0011 中央 アタル (51/142)

「どうやったら 」


足立シヲリはその先を言わなかった。


恐らく何も言えないんだろう。


俺もその先を何度も考えた。



どうやったら



俺たちは解放される?



だが、それを堂々と発言したり行動するには至らない。


いい加減だったり、あやふやな要素も多いが、SCMは主人にとって徹底的に都合よくできている。

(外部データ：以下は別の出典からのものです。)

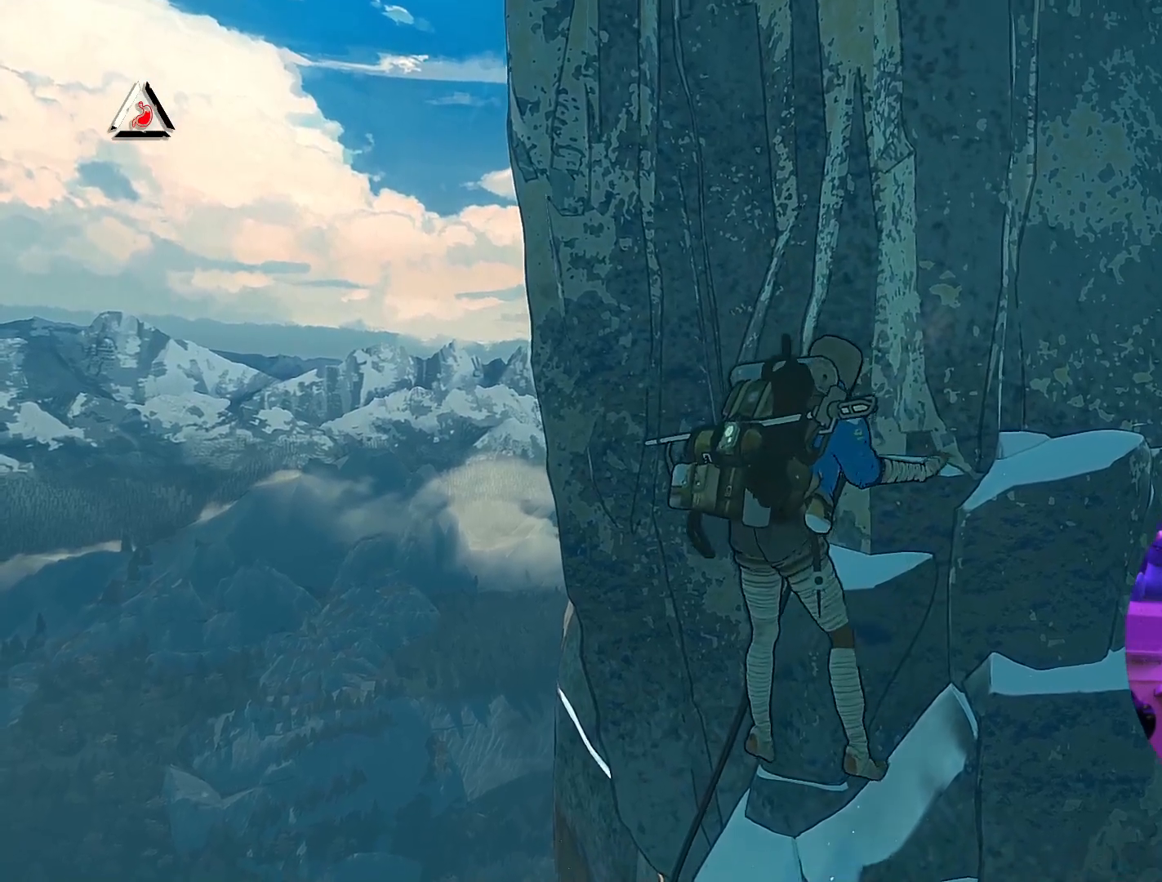
{"buttons": [], "left_stick": "center", "right_stick": "center", "events": []}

俺たち奴隷自身の発想で出てくる、主人に歯向かうような行動は、SCMの作用であろう嫌悪感や不快感や恐怖心で抑えられてしまう。


やがて解放や反逆を考える回数も、減っていくんだ。


思考の自由ですらやがて奪われ、ジュリアの様に心まで主人に捧げる。


もう改めて考えたくもないが、俺たちは奴隷なんだ。


今も足立シヲリと俺の間には、さりげない悲しみと重い空気が流れていた。


話を変える言葉も見つからん。


ズシオウマルだけ、トコトコと平気そうに歩いている。


こいつは主人SCMだったな。


この野郎。幸せそうな顔しやがって。


俺は声に出さずに舌打ちの表情を作り、珍しく嫉妬のような感覚を感じていた。


俺も足立シヲリも、首輪を付けられ、手綱を引かれるこの犬以下なんだ。